**How to complete this task:**
Please output every record below exactly as written, leaving out any pictures.
-------- Supplied data --------
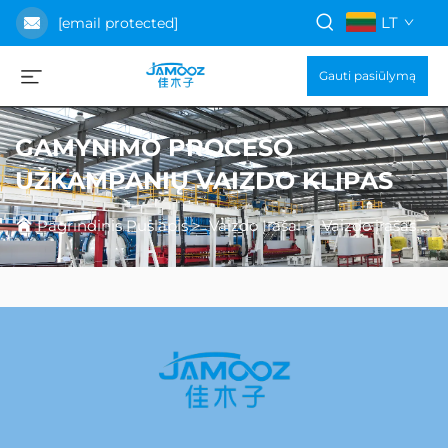
LT
[email protected]
Gauti pasiūlymą
GAMYNIMO PROCESO
UŽKAMPANIŲ VAIZDO KLIPAS
Pagrindinis Puslapis
>
Vaizdo Įrašai
>
Vaizdo įrašas apie gamybos procesą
--------
**Written reply:**
LT
[email protected]
Gauti pasiūlymą
GAMYNIMO PROCESO
UŽKAMPANIŲ VAIZDO KLIPAS
Pagrindinis Puslapis
>
Vaizdo Įrašai
>
Vaizdo įrašas apie gamybos procesą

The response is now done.